Repeated with one line for every sequence (not one line per file). Since you probably have many thousands of sequences, it isnt practical to make the file by hand. The make.group command will make one for you.

New problem…

I ran both the make.group and merge.files as you suggested and both worked fine. However, now I have a new problem. Within the fasta files the sequences are numbered.

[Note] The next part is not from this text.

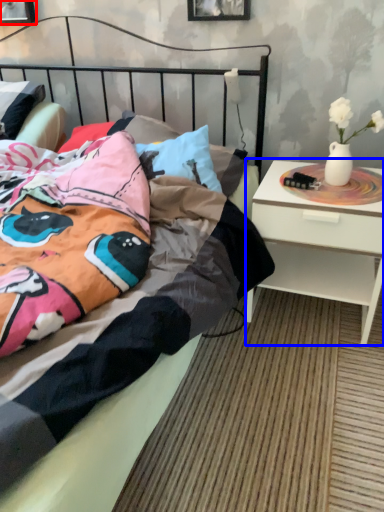
Question: Which point is closer to the camera, picture frame (highlighted by a red box) or nightstand (highlighted by a blue box)?

Choices:
 (A) picture frame
 (B) nightstand

Answer: (B)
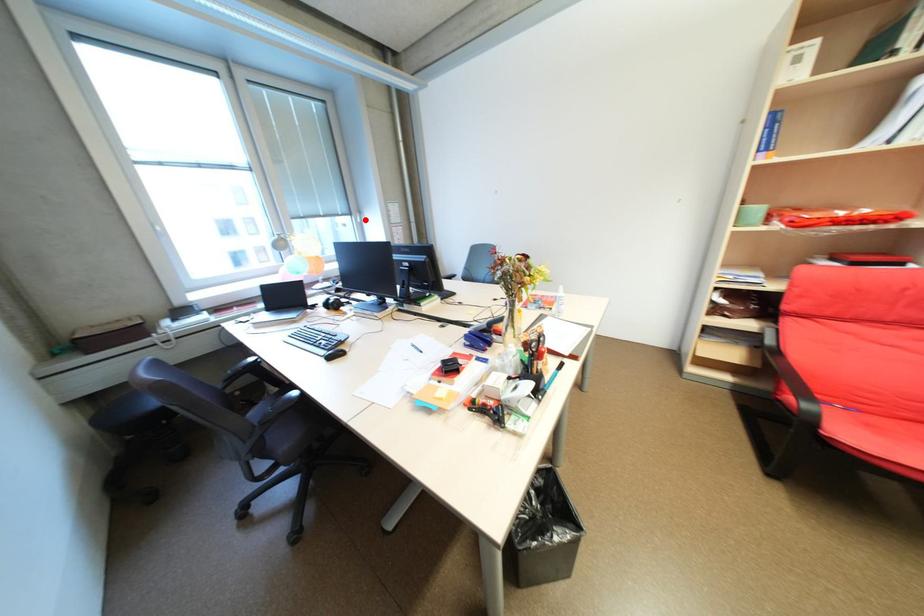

Here is an example.

0
TACGGAGGATGCGAGCGTTATCCGGATTTATTGGGTTTAAAGGGTGCGCAGGCGGATTTTTAAGTCAGCGGTCAAATCGT
GGGGCTCAACCCCATCCAGCCGTTGAAACTGGGGATCTAGAGTGTGCGAGAGGTATGCGGAATGCGTGGTGTAGCGGTGA
AATGCATAGATATCACGCAGAACCCCGATTGCGAAGGCAGCATACCGGTGCACAACTGACGCTCAGGCACGAAAGCGTGG
GTAGCGAACAGG
1
TACGGAGGATGCAAGCGTTATCCGGATTTACTGGGTTTAAAGGGTGCGTAGGCGGAAGAGCAAGTCAGAGGTGAAATTCT
GTGGCTCAACCTCTGCACTGCATTGGAAACTGTTTTACTGGAGTGAGGGAGAGGTATGTGGAATGCGTGGTGTAGCGGTG
AAATGCGTAGATATCAGGAGGAACACCGATGGCGAAGGCGGCTTACTGGAGTGTAACTGACGCTGAGGCACGAAAGCGTG
GGGAGCAAACAGG
2
TACGGAGGATGCGAGCGTTATCCGGATTTATTGGGTTTAAAGGGTGCGCAGGCGGAAGATCAAGTCAGCGGTAAAATTGA
GAGGCTCAACCTCTTCGATCCGTTGAAACTGGTTTTCTTGAGTGAGCGAGAAGTATGCGGAATGCGTGGTGTAGCGGTGA
AATGCATAGATATCACGCAGAACTCCGATTGCGAGGGCAGCATACCGGCGCTCAACTGACGCTCATGCACGAAAGTGTGG
GTATCGAACAGG
3
TACGGAGGATGCGAGCGTTATCCGGATTTATTGGGTTTAAAGGGTGCGTAGGCGGCCTGCCAAGTCAGCGGTAAAATTGC
GGGGCTCAACCCCGTACAGCCGTTGAAACTGCCGGGCTCGAGTGGGCGAGAAGTATGCGGAATGCGTGGTGTAGCGGTGA
AATGCATAGATATCACGCAGAACCCCGATTGCGAAGGCAGCATACCGGCGCCCGACTGACGCTGAGGCACGAAAGTGCGG
GGATCAAACAGG
4
TACGGAGGATGCGAGCGTTATCCGGATTTATTGGGTTTAAAGGGTGCGTAGGCGGTCTGTTAAGTCAGCGGTAAAATTGC
GGGGCTCAACCCCGTCGAGCCGTTGAAACTGGCAGACTTGAGTTGGCGAGAAGTACGCGGAATGCGCGGTGTAGCGGTGA
AATGCATAGATATCGCGCAGAACTCCGATTGCGAAGGCAGCGTACCGGCGCCAGACTGACGCTGAGGCACGAAAGCGTGG
GGAGCGAACAGG

The next command I used was unique.seqs and because all the fasta files have numbers corresponding to the sequences I get an error saying I already have a sequence named 4 (for example)

How do I fix this problem and is unique.seqs the correct command to use next.

Thank you,
Marnie

I would get Broad to give you the original fastq files. It sounds like they’ve created quite a mess for you.